Proper handling and storage of your coin collection is an important safeguard to protect your investment from permanent damage.
Every day, millions of dollars are lost to collectors due to improper handling and storage of their collections. The most common detrimental component in coin storage is PVC. PVC is contained in soft plastics such as flips and coin storage pages and the damage is often permanent.
PVC poison will begin as a chemical reaction between the storage materials and the coin itself, often producing a green haze on the surface of the coin. After an extended period of time the haze continues to develop into an acidic paste or ooze that eats away at the coins surfaces. Once the damage has begun, the PVC must be neutralized and removed to prevent further damage to the coin. On all but the rarest of coins the damage will devalue the item beyond belief.
To avoid PVC poison and the problems associated with it, only purchase archival coin supplies for long term storage. Short term storage and transportation or shipping to grading companies often requires the use of flips and it is acceptable for short durations without damage. PVC damage occurs over years of storage and not during the span of a few weeks.
Archival Coin Storage
Modern Storage Pages and coin flips are often produced from archival polyester or similar materials that have an absence of PVC. If you are unsure ask the distributor or dealer about their product lines and which are acceptable for long term storage.
Use coin handling gloves while handling your collection even for short periods of time. 100% cotton gloves actually prevent skin contaminants from contacting the coin and remove any residue that may already reside on the coins surfaces. Handle the coin by the edges and take care not to rub or otherwise contact the surfaces.
Do not speak while handling your coins or numismatic materials. Tiny moisture particles are emitted during speech and those particles may land on the surfaces of the coin. Years later those particles appear as tiny spots which devalue the items dramatically. Desiccants placed within safety deposit boxes and safes will also reduce the risk of moisture damage to your collection over time.

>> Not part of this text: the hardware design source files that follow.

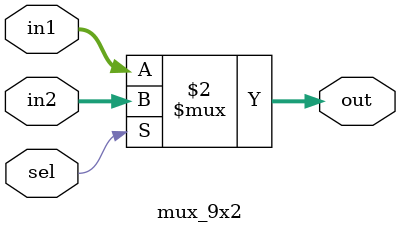
<source format=v>

module mux_9x2(in1, in2, sel, out);

input wire [8:0] in1, in2;
input wire sel;
output wire [8:0] out;

assign out = (sel == 0) ? in1 : in2;

endmodule
</source>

Individual coins should be kept in rigid holders for long term storage such as plastic 2x2 holders or slabs, and cardboard 2x2 holders or flips for short term storage. Whether using 2x2 plastic or 2x2 cardboard holders, it is recommended that the holders be stored in albums or boxes to prevent excess movement and possible damage to the holders. Damaged holders will allow air and other contaminants to contact the coins surfaces over time.

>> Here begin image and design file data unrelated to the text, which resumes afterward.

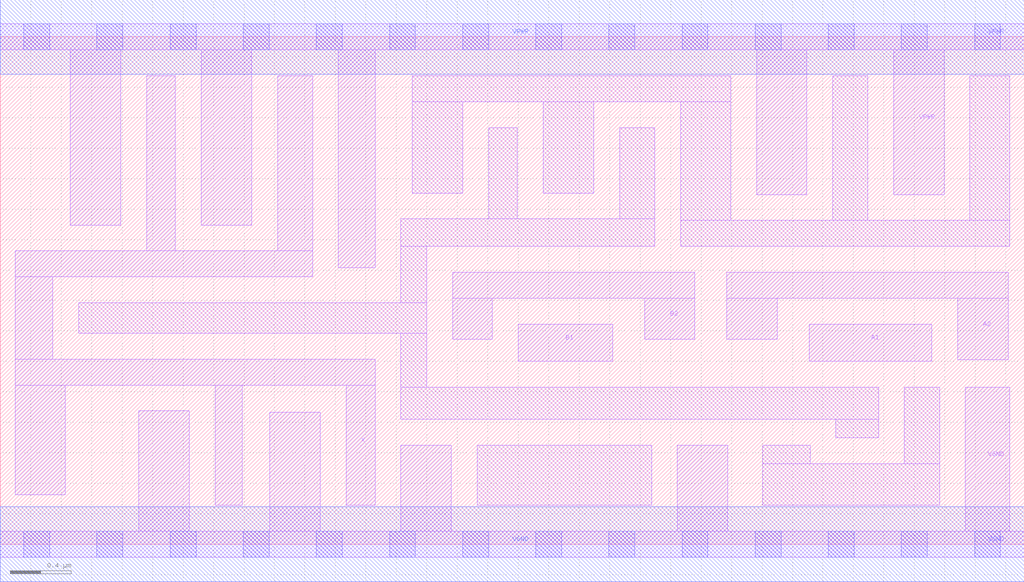
<source format=lef>
# Copyright 2020 The SkyWater PDK Authors
#
# Licensed under the Apache License, Version 2.0 (the "License");
# you may not use this file except in compliance with the License.
# You may obtain a copy of the License at
#
#     https://www.apache.org/licenses/LICENSE-2.0
#
# Unless required by applicable law or agreed to in writing, software
# distributed under the License is distributed on an "AS IS" BASIS,
# WITHOUT WARRANTIES OR CONDITIONS OF ANY KIND, either express or implied.
# See the License for the specific language governing permissions and
# limitations under the License.
#
# SPDX-License-Identifier: Apache-2.0

VERSION 5.7 ;
  NAMESCASESENSITIVE ON ;
  NOWIREEXTENSIONATPIN ON ;
  DIVIDERCHAR "/" ;
  BUSBITCHARS "[]" ;
UNITS
  DATABASE MICRONS 200 ;
END UNITS
MACRO sky130_fd_sc_lp__a22o_4
  CLASS CORE ;
  SOURCE USER ;
  FOREIGN sky130_fd_sc_lp__a22o_4 ;
  ORIGIN  0.000000  0.000000 ;
  SIZE  6.720000 BY  3.330000 ;
  SYMMETRY X Y R90 ;
  SITE unit ;
  PIN A1
    ANTENNAGATEAREA  0.630000 ;
    DIRECTION INPUT ;
    USE SIGNAL ;
    PORT
      LAYER li1 ;
        RECT 5.310000 1.200000 6.115000 1.445000 ;
    END
  END A1
  PIN A2
    ANTENNAGATEAREA  0.630000 ;
    DIRECTION INPUT ;
    USE SIGNAL ;
    PORT
      LAYER li1 ;
        RECT 4.770000 1.345000 5.100000 1.615000 ;
        RECT 4.770000 1.615000 6.615000 1.785000 ;
        RECT 6.285000 1.210000 6.615000 1.615000 ;
    END
  END A2
  PIN B1
    ANTENNAGATEAREA  0.630000 ;
    DIRECTION INPUT ;
    USE SIGNAL ;
    PORT
      LAYER li1 ;
        RECT 3.400000 1.200000 4.020000 1.445000 ;
    END
  END B1
  PIN B2
    ANTENNAGATEAREA  0.630000 ;
    DIRECTION INPUT ;
    USE SIGNAL ;
    PORT
      LAYER li1 ;
        RECT 2.970000 1.345000 3.230000 1.615000 ;
        RECT 2.970000 1.615000 4.560000 1.785000 ;
        RECT 4.230000 1.345000 4.560000 1.615000 ;
    END
  END B2
  PIN X
    ANTENNADIFFAREA  1.176000 ;
    DIRECTION OUTPUT ;
    USE SIGNAL ;
    PORT
      LAYER li1 ;
        RECT 0.100000 0.325000 0.425000 1.045000 ;
        RECT 0.100000 1.045000 2.460000 1.215000 ;
        RECT 0.100000 1.215000 0.345000 1.755000 ;
        RECT 0.100000 1.755000 2.050000 1.925000 ;
        RECT 0.960000 1.925000 1.150000 3.075000 ;
        RECT 1.410000 0.255000 1.590000 1.045000 ;
        RECT 1.820000 1.925000 2.050000 3.075000 ;
        RECT 2.270000 0.255000 2.460000 1.045000 ;
    END
  END X
  PIN VGND
    DIRECTION INOUT ;
    USE GROUND ;
    PORT
      LAYER li1 ;
        RECT 0.000000 -0.085000 6.720000 0.085000 ;
        RECT 0.910000  0.085000 1.240000 0.875000 ;
        RECT 1.770000  0.085000 2.100000 0.865000 ;
        RECT 2.630000  0.085000 2.960000 0.650000 ;
        RECT 4.445000  0.085000 4.775000 0.650000 ;
        RECT 6.335000  0.085000 6.625000 1.030000 ;
      LAYER mcon ;
        RECT 0.155000 -0.085000 0.325000 0.085000 ;
        RECT 0.635000 -0.085000 0.805000 0.085000 ;
        RECT 1.115000 -0.085000 1.285000 0.085000 ;
        RECT 1.595000 -0.085000 1.765000 0.085000 ;
        RECT 2.075000 -0.085000 2.245000 0.085000 ;
        RECT 2.555000 -0.085000 2.725000 0.085000 ;
        RECT 3.035000 -0.085000 3.205000 0.085000 ;
        RECT 3.515000 -0.085000 3.685000 0.085000 ;
        RECT 3.995000 -0.085000 4.165000 0.085000 ;
        RECT 4.475000 -0.085000 4.645000 0.085000 ;
        RECT 4.955000 -0.085000 5.125000 0.085000 ;
        RECT 5.435000 -0.085000 5.605000 0.085000 ;
        RECT 5.915000 -0.085000 6.085000 0.085000 ;
        RECT 6.395000 -0.085000 6.565000 0.085000 ;
      LAYER met1 ;
        RECT 0.000000 -0.245000 6.720000 0.245000 ;
    END
  END VGND
  PIN VPWR
    DIRECTION INOUT ;
    USE POWER ;
    PORT
      LAYER li1 ;
        RECT 0.000000 3.245000 6.720000 3.415000 ;
        RECT 0.460000 2.095000 0.790000 3.245000 ;
        RECT 1.320000 2.095000 1.650000 3.245000 ;
        RECT 2.220000 1.815000 2.460000 3.245000 ;
        RECT 4.965000 2.295000 5.295000 3.245000 ;
        RECT 5.865000 2.295000 6.195000 3.245000 ;
      LAYER mcon ;
        RECT 0.155000 3.245000 0.325000 3.415000 ;
        RECT 0.635000 3.245000 0.805000 3.415000 ;
        RECT 1.115000 3.245000 1.285000 3.415000 ;
        RECT 1.595000 3.245000 1.765000 3.415000 ;
        RECT 2.075000 3.245000 2.245000 3.415000 ;
        RECT 2.555000 3.245000 2.725000 3.415000 ;
        RECT 3.035000 3.245000 3.205000 3.415000 ;
        RECT 3.515000 3.245000 3.685000 3.415000 ;
        RECT 3.995000 3.245000 4.165000 3.415000 ;
        RECT 4.475000 3.245000 4.645000 3.415000 ;
        RECT 4.955000 3.245000 5.125000 3.415000 ;
        RECT 5.435000 3.245000 5.605000 3.415000 ;
        RECT 5.915000 3.245000 6.085000 3.415000 ;
        RECT 6.395000 3.245000 6.565000 3.415000 ;
      LAYER met1 ;
        RECT 0.000000 3.085000 6.720000 3.575000 ;
    END
  END VPWR
  OBS
    LAYER li1 ;
      RECT 0.515000 1.385000 2.800000 1.585000 ;
      RECT 2.630000 0.820000 5.765000 1.030000 ;
      RECT 2.630000 1.030000 2.800000 1.385000 ;
      RECT 2.630000 1.585000 2.800000 1.955000 ;
      RECT 2.630000 1.955000 4.295000 2.135000 ;
      RECT 2.705000 2.305000 3.035000 2.905000 ;
      RECT 2.705000 2.905000 4.795000 3.075000 ;
      RECT 3.130000 0.255000 4.275000 0.650000 ;
      RECT 3.205000 2.135000 3.395000 2.735000 ;
      RECT 3.565000 2.305000 3.895000 2.905000 ;
      RECT 4.065000 2.135000 4.295000 2.735000 ;
      RECT 4.465000 1.955000 6.625000 2.125000 ;
      RECT 4.465000 2.125000 4.795000 2.905000 ;
      RECT 5.005000 0.255000 6.165000 0.530000 ;
      RECT 5.005000 0.530000 5.315000 0.650000 ;
      RECT 5.465000 2.125000 5.695000 3.075000 ;
      RECT 5.485000 0.700000 5.765000 0.820000 ;
      RECT 5.935000 0.530000 6.165000 1.030000 ;
      RECT 6.365000 2.125000 6.625000 3.075000 ;
  END
END sky130_fd_sc_lp__a22o_4

</source>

Collections and sets should be stored in coin albums or holders to prevent movement during storage. Less expensive collections can be held in standard, Whitman type tri-fold albums, without damage. Archival albums, such as Dansco or Collector Safe albums, are recommended for long term storage of most other sets and collections.
Coin Albums allow a collector to view the obverse and reverse of their collection while offering maximum protection from the elements and airborne contaminants. Albums are designed for shelf or drawer storage with the binding facing out and album edges resting on the shelf or drawer. Do not store coin albums lying flat on the shelf with multiple albums stacked on top, as this will degrade the strength and durability of the album and exert increased pressure on the coin obverse and reverse surfaces.
If possible, store your coins and currency at a constant temperature year round, with controlled humidity. Bank vaults and safety deposit boxes offer an excellent way for the average collector to control the storage temperature of their collections; however the humidity is normally high. If it is not possible to store your collection under ideal conditions, keep them away from direct sunlight and away from heating and cooling vents. Keep desiccant packs with your collection to absorb moisture and prevent damage.
Coin Collection Theft Protection
For safety and security reasons, never disclose the contents or location of your collection. Have all numismatic publications and catalog's sent to a post office box and never your home address. Whenever possible, separate your collection into several secure locations for storage, such as safety deposit boxes and safes. Remember even the best safes can be cracked so be sure to insure your collection for its replacement value.
Keep a detailed list of all numismatic items in your collection along with slab serial numbers and identifying marks, photographs or photo discs, and receipts when possible. This list should be duplicated and kept with important papers such as life insurance policies and stocks.